Data Virtualization vs Data Federation : des concepts à ne pas confondre.

La Data Virtualization est souvent confondue, à tort, avec un autre concept : la Data Federation. La fédération de données est une autre technologie dont le but est d’agréger des données hétérogènes en provenance de sources disparates et de les visionner à partir d’un point d’accès unique.

La virtualisation de données peut avoir le même objectif, mais consiste simplement à dissimuler les informations techniques sur les données. La fédération de données n’est donc que l’une des possibilités offertes par la virtualisation.

Un autre concept souvent confondu avec la Data Virtualization est celui de la Data Vizualisation. Cette pratique consiste à afficher les données sous forme de graphiques, de diagrammes, de cartographies ou de rapports. Or, un outil de virtualisation fournit les données aux outils de visualisation, mais n’est pas conçu spécifiquement et uniquement pour la visualisation.

De même, la technologie de Data Virtualization peut être utilisée dans l’architecture d’une Data Warehouse logique, mais il ne s’agit pas d’un synonyme. La Data Warehouse logique est une architecture reposant sur de nombreux composants, et la Data Virtualization est une technologie aux cas d’usage multiples.

Enfin, le terme de  » virtualization  » peut créer l’ambiguïté. La virtualisation de données ne doit pas être confondue avec le stockage de données virtualisé, proposé par les logiciels de base de données virtuelles ou les solutions de virtualisation de hardware de stockage. Ces solutions n’offrent pas les capacités d’intégration de données en temps réel et les services de données entre les sources disparates.

Les outils de Data Virtualization

Il existe une large variété de plateformes de Data Virtualization, conçues pour unifier différentes sources de données disparates. Ces diverses solutions se distinguent par les méthodes employées pour parvenir à ce but commun.

Certaines références du marché ont aujourd’hui disparu, à l’instar de Cisco qui a revendu son produit de Data Virtualization à TIBCO en 2017. De son côté, IBM est entré sur le marché en 2014, mais a depuis cessé de vendre son produit SmartCloud Data Virtualization.

Parmi les produits les plus connus, on peut citer DataCurrent, spécialisé sur les données stockées dans des dépôts NoSQL, les services Cloud et les données d’applications. Elle propose aussi des outils de Business Intelligence pour se connecter à ces différentes sources.

De son côté, Denodo se spécialise sur les données en temps réel.
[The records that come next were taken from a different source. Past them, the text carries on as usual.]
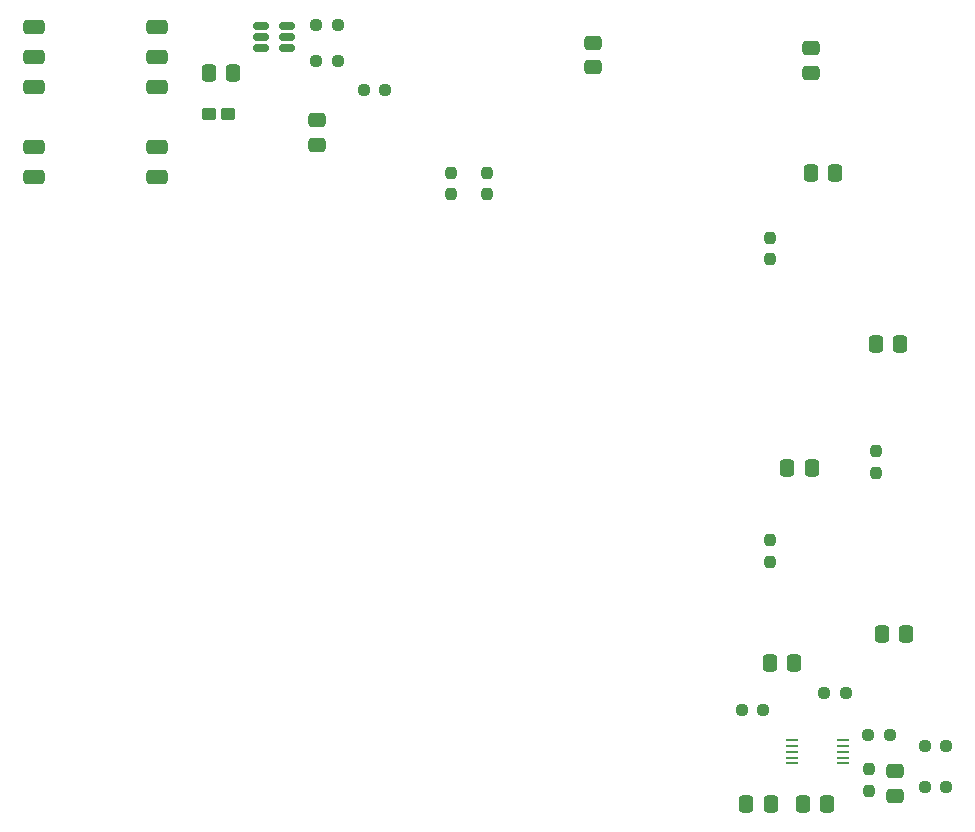
<source format=gbr>
%TF.GenerationSoftware,KiCad,Pcbnew,8.0.8*%
%TF.CreationDate,2025-04-18T15:33:52+05:30*%
%TF.ProjectId,bandara_ckt_pcb_naveen,62616e64-6172-4615-9f63-6b745f706362,v1*%
%TF.SameCoordinates,Original*%
%TF.FileFunction,Paste,Top*%
%TF.FilePolarity,Positive*%
%FSLAX46Y46*%
G04 Gerber Fmt 4.6, Leading zero omitted, Abs format (unit mm)*
G04 Created by KiCad (PCBNEW 8.0.8) date 2025-04-18 15:33:52*
%MOMM*%
%LPD*%
G01*
G04 APERTURE LIST*
G04 Aperture macros list*
%AMRoundRect*
0 Rectangle with rounded corners*
0 $1 Rounding radius*
0 $2 $3 $4 $5 $6 $7 $8 $9 X,Y pos of 4 corners*
0 Add a 4 corners polygon primitive as box body*
4,1,4,$2,$3,$4,$5,$6,$7,$8,$9,$2,$3,0*
0 Add four circle primitives for the rounded corners*
1,1,$1+$1,$2,$3*
1,1,$1+$1,$4,$5*
1,1,$1+$1,$6,$7*
1,1,$1+$1,$8,$9*
0 Add four rect primitives between the rounded corners*
20,1,$1+$1,$2,$3,$4,$5,0*
20,1,$1+$1,$4,$5,$6,$7,0*
20,1,$1+$1,$6,$7,$8,$9,0*
20,1,$1+$1,$8,$9,$2,$3,0*%
G04 Aperture macros list end*
%ADD10RoundRect,0.300000X0.600000X0.300000X-0.600000X0.300000X-0.600000X-0.300000X0.600000X-0.300000X0*%
%ADD11R,1.100000X0.250000*%
%ADD12RoundRect,0.150000X-0.512500X-0.150000X0.512500X-0.150000X0.512500X0.150000X-0.512500X0.150000X0*%
%ADD13RoundRect,0.237500X-0.250000X-0.237500X0.250000X-0.237500X0.250000X0.237500X-0.250000X0.237500X0*%
%ADD14RoundRect,0.237500X-0.237500X0.250000X-0.237500X-0.250000X0.237500X-0.250000X0.237500X0.250000X0*%
%ADD15RoundRect,0.237500X0.237500X-0.250000X0.237500X0.250000X-0.237500X0.250000X-0.237500X-0.250000X0*%
%ADD16RoundRect,0.237500X0.250000X0.237500X-0.250000X0.237500X-0.250000X-0.237500X0.250000X-0.237500X0*%
%ADD17RoundRect,0.250000X0.337500X0.475000X-0.337500X0.475000X-0.337500X-0.475000X0.337500X-0.475000X0*%
%ADD18RoundRect,0.250000X-0.337500X-0.475000X0.337500X-0.475000X0.337500X0.475000X-0.337500X0.475000X0*%
%ADD19RoundRect,0.250000X-0.475000X0.337500X-0.475000X-0.337500X0.475000X-0.337500X0.475000X0.337500X0*%
%ADD20RoundRect,0.250000X0.475000X-0.337500X0.475000X0.337500X-0.475000X0.337500X-0.475000X-0.337500X0*%
%ADD21RoundRect,0.250000X-0.375000X-0.275000X0.375000X-0.275000X0.375000X0.275000X-0.375000X0.275000X0*%
G04 APERTURE END LIST*
D10*
%TO.C,U4*%
X69062000Y-57620000D03*
X69062000Y-60160000D03*
X69062000Y-62700000D03*
X69062000Y-67772000D03*
X69062000Y-70312000D03*
X58666000Y-70312000D03*
X58666000Y-67772000D03*
X58666000Y-62700000D03*
X58666000Y-60160000D03*
X58666000Y-57620000D03*
%TD*%
D11*
%TO.C,U2*%
X122850000Y-118000000D03*
X122850000Y-118500000D03*
X122850000Y-119000000D03*
X122850000Y-119500000D03*
X122850000Y-120000000D03*
X127150000Y-120000000D03*
X127150000Y-119500000D03*
X127150000Y-119000000D03*
X127150000Y-118500000D03*
X127150000Y-118000000D03*
%TD*%
D12*
%TO.C,U1*%
X77862500Y-57550000D03*
X77862500Y-58500000D03*
X77862500Y-59450000D03*
X80137500Y-59450000D03*
X80137500Y-58500000D03*
X80137500Y-57550000D03*
%TD*%
D13*
%TO.C,R14*%
X127412500Y-114000000D03*
X125587500Y-114000000D03*
%TD*%
%TO.C,R13*%
X135912500Y-122000000D03*
X134087500Y-122000000D03*
%TD*%
D14*
%TO.C,R12*%
X121000000Y-102912500D03*
X121000000Y-101087500D03*
%TD*%
D13*
%TO.C,R11*%
X135912500Y-118500000D03*
X134087500Y-118500000D03*
%TD*%
D14*
%TO.C,R10*%
X130000000Y-95412500D03*
X130000000Y-93587500D03*
%TD*%
D13*
%TO.C,R9*%
X120412500Y-115500000D03*
X118587500Y-115500000D03*
%TD*%
D14*
%TO.C,R8*%
X121000000Y-77325000D03*
X121000000Y-75500000D03*
%TD*%
D15*
%TO.C,R7*%
X97000000Y-70000000D03*
X97000000Y-71825000D03*
%TD*%
%TO.C,R6*%
X94000000Y-70000000D03*
X94000000Y-71825000D03*
%TD*%
D16*
%TO.C,R5*%
X86587500Y-63000000D03*
X88412500Y-63000000D03*
%TD*%
%TO.C,R4*%
X82587500Y-60500000D03*
X84412500Y-60500000D03*
%TD*%
D13*
%TO.C,R3*%
X131112500Y-117600000D03*
X129287500Y-117600000D03*
%TD*%
D16*
%TO.C,R2*%
X82587500Y-57500000D03*
X84412500Y-57500000D03*
%TD*%
D14*
%TO.C,R1*%
X129400000Y-122312500D03*
X129400000Y-120487500D03*
%TD*%
D17*
%TO.C,C14*%
X130462500Y-109000000D03*
X132537500Y-109000000D03*
%TD*%
D18*
%TO.C,C13*%
X124537500Y-95000000D03*
X122462500Y-95000000D03*
%TD*%
%TO.C,C12*%
X123037500Y-111500000D03*
X120962500Y-111500000D03*
%TD*%
%TO.C,C11*%
X129962500Y-84500000D03*
X132037500Y-84500000D03*
%TD*%
D17*
%TO.C,C10*%
X124462500Y-70000000D03*
X126537500Y-70000000D03*
%TD*%
D19*
%TO.C,C9*%
X124500000Y-61537500D03*
X124500000Y-59462500D03*
%TD*%
D20*
%TO.C,C7*%
X106000000Y-61037500D03*
X106000000Y-58962500D03*
%TD*%
%TO.C,C6*%
X82600000Y-65562500D03*
X82600000Y-67637500D03*
%TD*%
D18*
%TO.C,C5*%
X121037500Y-123400000D03*
X118962500Y-123400000D03*
%TD*%
%TO.C,C4*%
X125837500Y-123400000D03*
X123762500Y-123400000D03*
%TD*%
%TO.C,C3*%
X75537500Y-61500000D03*
X73462500Y-61500000D03*
%TD*%
D21*
%TO.C,C2*%
X75100000Y-65000000D03*
X73500000Y-65000000D03*
%TD*%
D20*
%TO.C,C1*%
X131600000Y-120650000D03*
X131600000Y-122725000D03*
%TD*%
M02*

</source>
Son outil a l’avantage d’être facile à apprendre et à utiliser.

Le géant des bases de données, Oracle, propose son Data Service Integrator. Il s’agit d’un puissant intégrateur de données compatibles avec les différents produits de la firme.

Récemment racheté par IBM, Red Hat propose sa solution JBoss Data Virtualization. Il s’agit d’un outil écrit en Java optimisé pour les interfaces JDBC.

Le SAS Federation Server, quant à lui, accorde une priorité à la sécurité des données. Enfin, TIBCO Data Virtualization se démarque par la possibilité de connecter une large variété de sources de données.